Today, it felt even better still. I’d have thought myself back to normal except for a few fairly bad twinges when I first took Loke out this morning. It was almost enough to make me consider not riding, except then Jens pleaded with me to get the furball out with the trike so he’d maybe give Jens a break. Clearly, my husband was overly optimistic.

Even though I was feeling the chill even more than in the previous days, thanks to a 5 degree drop in the temperature, finally (under 45 F!), I dragged myself out after layering up. Also, once again, had to get bags and seat and all back out to the trike and everything reassembled. I finally got Loke out the door.

I wasn’t sure how fast or far we were going to go. He’d been so unstable first thing in the morning. One of the worst since March. What a pair we’d made, me lurching a few times because pain cracked through my ankle for a few steps, and Loke falling on his face 4 times over a 300 yard walk.

His meds clearly did their job though because with him setting the pace, we were soon cruising along at 5.4 mph. Pretty good for a 13 year old who could barely walk 6 hours earlier.

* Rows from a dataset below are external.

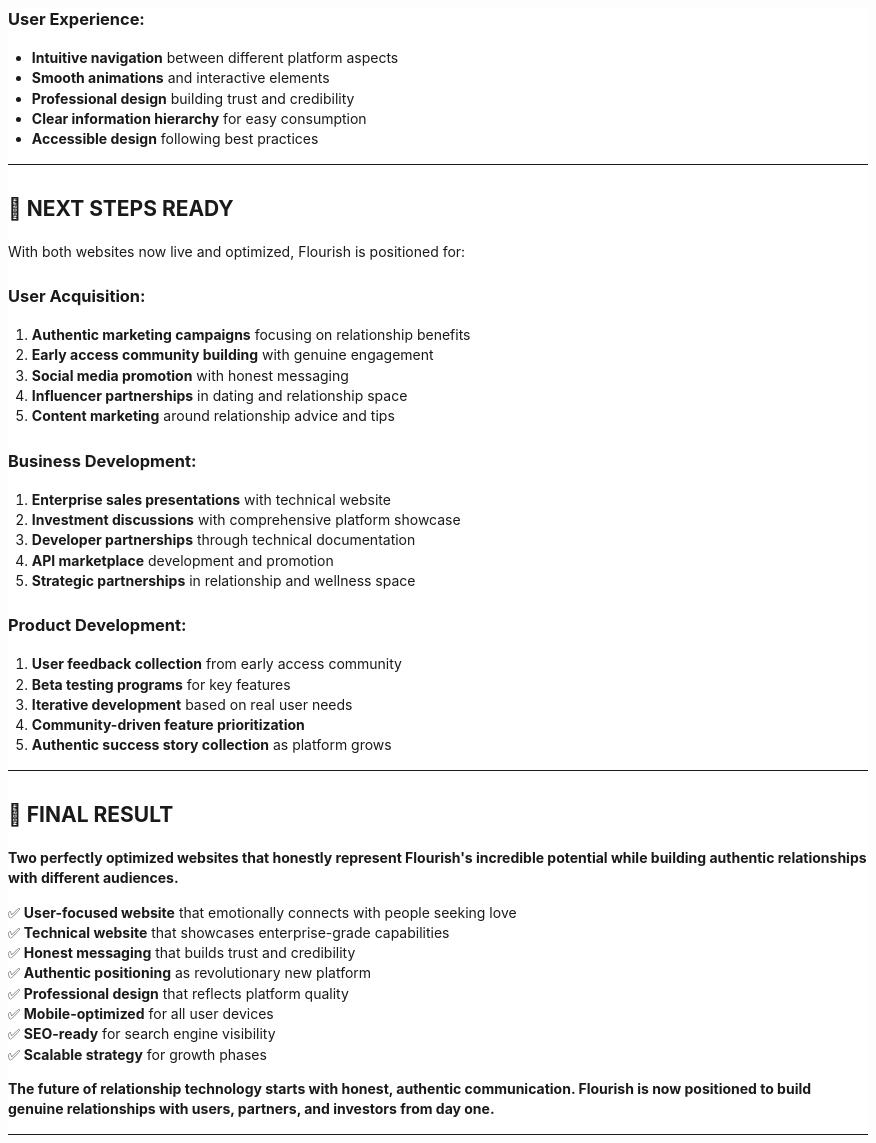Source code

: ### **User Experience:**
- **Intuitive navigation** between different platform aspects
- **Smooth animations** and interactive elements
- **Professional design** building trust and credibility
- **Clear information hierarchy** for easy consumption
- **Accessible design** following best practices

---

## **🎯 NEXT STEPS READY**

With both websites now live and optimized, Flourish is positioned for:

### **User Acquisition:**
1. **Authentic marketing campaigns** focusing on relationship benefits
2. **Early access community building** with genuine engagement
3. **Social media promotion** with honest messaging
4. **Influencer partnerships** in dating and relationship space
5. **Content marketing** around relationship advice and tips

### **Business Development:**
1. **Enterprise sales presentations** with technical website
2. **Investment discussions** with comprehensive platform showcase
3. **Developer partnerships** through technical documentation
4. **API marketplace** development and promotion
5. **Strategic partnerships** in relationship and wellness space

### **Product Development:**
1. **User feedback collection** from early access community
2. **Beta testing programs** for key features
3. **Iterative development** based on real user needs
4. **Community-driven feature prioritization**
5. **Authentic success story collection** as platform grows

---

## **🌟 FINAL RESULT**

**Two perfectly optimized websites that honestly represent Flourish's incredible potential while building authentic relationships with different audiences.**

✅ **User-focused website** that emotionally connects with people seeking love  
✅ **Technical website** that showcases enterprise-grade capabilities  
✅ **Honest messaging** that builds trust and credibility  
✅ **Authentic positioning** as revolutionary new platform  
✅ **Professional design** that reflects platform quality  
✅ **Mobile-optimized** for all user devices  
✅ **SEO-ready** for search engine visibility  
✅ **Scalable strategy** for growth phases  

**The future of relationship technology starts with honest, authentic communication. Flourish is now positioned to build genuine relationships with users, partners, and investors from day one.**

---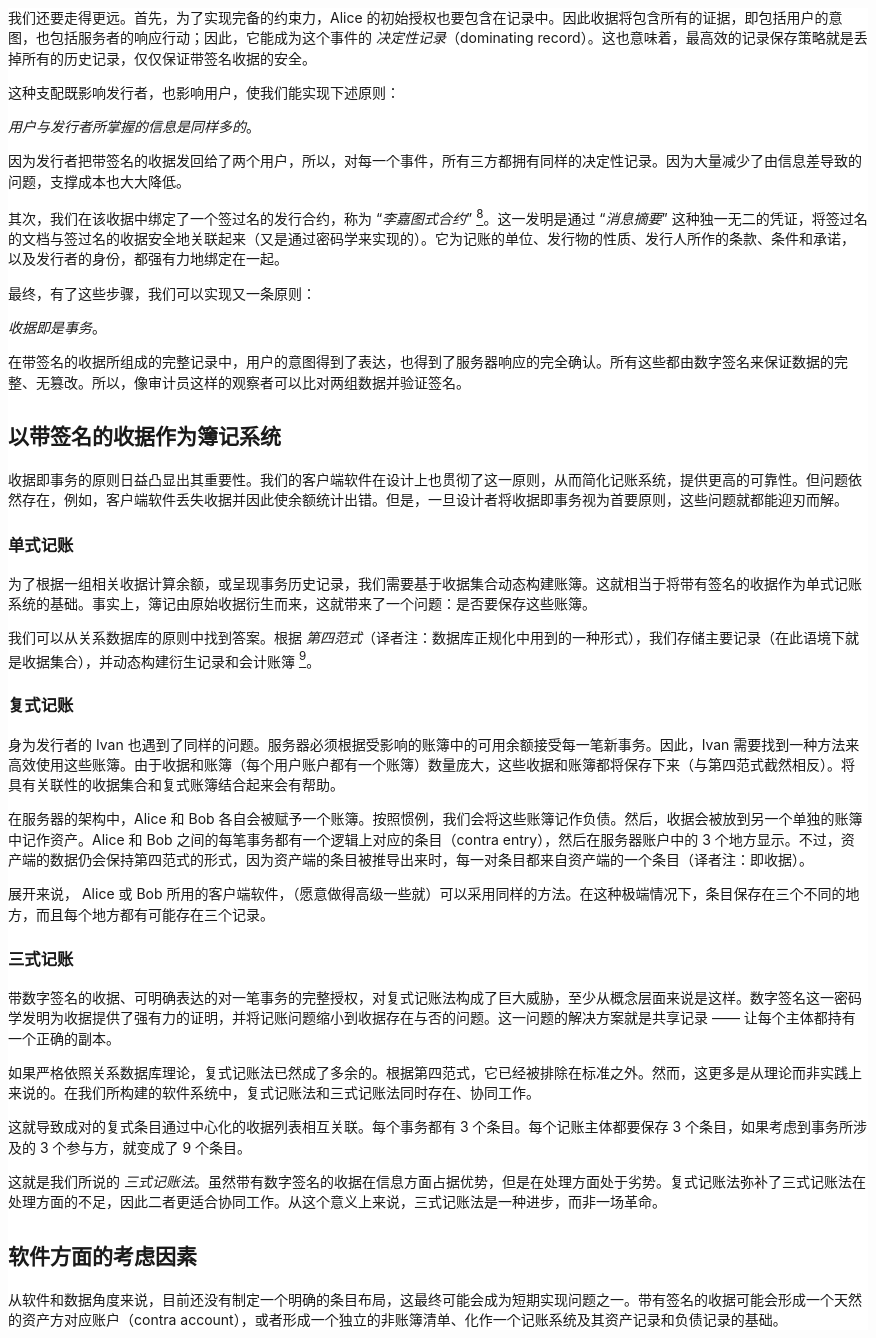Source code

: 我们还要走得更远。首先，为了实现完备的约束力，Alice 的初始授权也要包含在记录中。因此收据将包含所有的证据，即包括用户的意图，也包括服务者的响应行动；因此，它能成为这个事件的 *决定性记录*（dominating record）。这也意味着，最高效的记录保存策略就是丢掉所有的历史记录，仅仅保证带签名收据的安全。

这种支配既影响发行者，也影响用户，使我们能实现下述原则：

*用户与发行者所掌握的信息是同样多的*。

因为发行者把带签名的收据发回给了两个用户，所以，对每一个事件，所有三方都拥有同样的决定性记录。因为大量减少了由信息差导致的问题，支撑成本也大大降低。

其次，我们在该收据中绑定了一个签过名的发行合约，称为 “*李嘉图式合约*” [<sup>8</sup>](#note-8)。这一发明是通过 “*消息摘要*” 这种独一无二的凭证，将签过名的文档与签过名的收据安全地关联起来（又是通过密码学来实现的）。它为记账的单位、发行物的性质、发行人所作的条款、条件和承诺，以及发行者的身份，都强有力地绑定在一起。

最终，有了这些步骤，我们可以实现又一条原则：

*收据即是事务*。

在带签名的收据所组成的完整记录中，用户的意图得到了表达，也得到了服务器响应的完全确认。所有这些都由数字签名来保证数据的完整、无篡改。所以，像审计员这样的观察者可以比对两组数据并验证签名。


## 以带签名的收据作为簿记系统

收据即事务的原则日益凸显出其重要性。我们的客户端软件在设计上也贯彻了这一原则，从而简化记账系统，提供更高的可靠性。但问题依然存在，例如，客户端软件丢失收据并因此使余额统计出错。但是，一旦设计者将收据即事务视为首要原则，这些问题就都能迎刃而解。

### **单式记账**

为了根据一组相关收据计算余额，或呈现事务历史记录，我们需要基于收据集合动态构建账簿。这就相当于将带有签名的收据作为单式记账系统的基础。事实上，簿记由原始收据衍生而来，这就带来了一个问题：是否要保存这些账簿。

我们可以从关系数据库的原则中找到答案。根据 *第四范式*（译者注：数据库正规化中用到的一种形式），我们存储主要记录（在此语境下就是收据集合），并动态构建衍生记录和会计账簿 [<sup>9</sup>](#note-9)。

### **复式记账**

身为发行者的 Ivan 也遇到了同样的问题。服务器必须根据受影响的账簿中的可用余额接受每一笔新事务。因此，Ivan 需要找到一种方法来高效使用这些账簿。由于收据和账簿（每个用户账户都有一个账簿）数量庞大，这些收据和账簿都将保存下来（与第四范式截然相反）。将具有关联性的收据集合和复式账簿结合起来会有帮助。

在服务器的架构中，Alice 和 Bob 各自会被赋予一个账簿。按照惯例，我们会将这些账簿记作负债。然后，收据会被放到另一个单独的账簿中记作资产。Alice 和 Bob 之间的每笔事务都有一个逻辑上对应的条目（contra entry），然后在服务器账户中的 3 个地方显示。不过，资产端的数据仍会保持第四范式的形式，因为资产端的条目被推导出来时，每一对条目都来自资产端的一个条目（译者注：即收据）。

展开来说， Alice 或 Bob 所用的客户端软件，（愿意做得高级一些就）可以采用同样的方法。在这种极端情况下，条目保存在三个不同的地方，而且每个地方都有可能存在三个记录。

### **三式记账**

带数字签名的收据、可明确表达的对一笔事务的完整授权，对复式记账法构成了巨大威胁，至少从概念层面来说是这样。数字签名这一密码学发明为收据提供了强有力的证明，并将记账问题缩小到收据存在与否的问题。这一问题的解决方案就是共享记录 —— 让每个主体都持有一个正确的副本。

如果严格依照关系数据库理论，复式记账法已然成了多余的。根据第四范式，它已经被排除在标准之外。然而，这更多是从理论而非实践上来说的。在我们所构建的软件系统中，复式记账法和三式记账法同时存在、协同工作。

这就导致成对的复式条目通过中心化的收据列表相互关联。每个事务都有 3 个条目。每个记账主体都要保存 3 个条目，如果考虑到事务所涉及的 3 个参与方，就变成了 9 个条目。

这就是我们所说的 *三式记账法*。虽然带有数字签名的收据在信息方面占据优势，但是在处理方面处于劣势。复式记账法弥补了三式记账法在处理方面的不足，因此二者更适合协同工作。从这个意义上来说，三式记账法是一种进步，而非一场革命。

## 软件方面的考虑因素

从软件和数据角度来说，目前还没有制定一个明确的条目布局，这最终可能会成为短期实现问题之一。带有签名的收据可能会形成一个天然的资产方对应账户（contra account），或者形成一个独立的非账簿清单、化作一个记账系统及其资产记录和负债记录的基础。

I can’t say I was enjoying the new seat mesh. I guess with the rips in the old one, it kinda let my sitting position sink into the strapping so I felt more IN the trike and cradled. On this one, I felt like I was perched on wooden boards and kinda being pushed out of the trike. Not a secure or comfortable feeling at all. My back wasn’t especially pleased either. Yet, if I start loosening the straps, the mesh will slacken and start rubbing on them and that’s where the holes come from.

Even wearing my heavy 400 g weight wool with a lighter 150 g base layer and my usual cycle top, I was quite chilled. Then of course, I hadn’t really believed I needed to dig out my wool socks. It would have been nice to have them. While I was wearing hiking boots that are often too warm for my feet, they were starting to get cold.

Loke was doing well enough that when we came down the big hill to the bridge over the Fyris River (hitting 6.5 mph no less), I decided to turn north and follow the out-n-back path along the bank for some extra distance. Oh, the wind! That slight chilly feeling in my feet started to get uncomfortable and the many roller-skiers I shared the path with weren’t happy with it either. My feet started to toy with that thin line between ‘uncomfortable’ and ‘painful’ from the chill. Oh, yes. Wool socks would have been so very welcome.

I was glad I had worn the 400 g wool though. I zipped it up and pulled the high neck up around my ears.

As I followed that river extension, I noticed they’d done some work on it in places. I still have a feeling it’s going to be in a truly terrible state come spring if we get any snow what with all the cracks that were already splitting it in spots. I reached the end and started the multi-point turn to go back, and as always, I stared mournfully across the gravel road to the fields and trees beyond where the river winds on. Maybe one day, I’ll come here and they’ll be extending this path onward so one can ride the whole way to Ulva Mill along the bank. That would be so great!

I also took the chance to get up and poke at the big green leaves in the crop field by the path. After the failed grain harvests, the fields sprang up all across Uppland with this crop plant. I was pretty sure it was some kind of root vegetable, but not which. Some on Facebook have said turnip or radish. The first time in 14 years I’ve seen them, but I was more certain than ever it was something like a turnip once I got a closer look. Radish never occurred to me, probably because I’ve never seen one in the ground yet I have actually pulled up a few bushels of turnips when I was a kid.

It was 35 F when we got back home, feet throbbing from the cold, and OH so glad to be back into our slightly warmer apartment which had no heat earlier. I was quite proud of my furry old husky. He’d done 6.23 miles and still had energy to spare for annoying Jens.

So, a few more miles toward the year goal of 450 minimum. Best of all, my ankle hardly bothered me at all on the ride. Yay!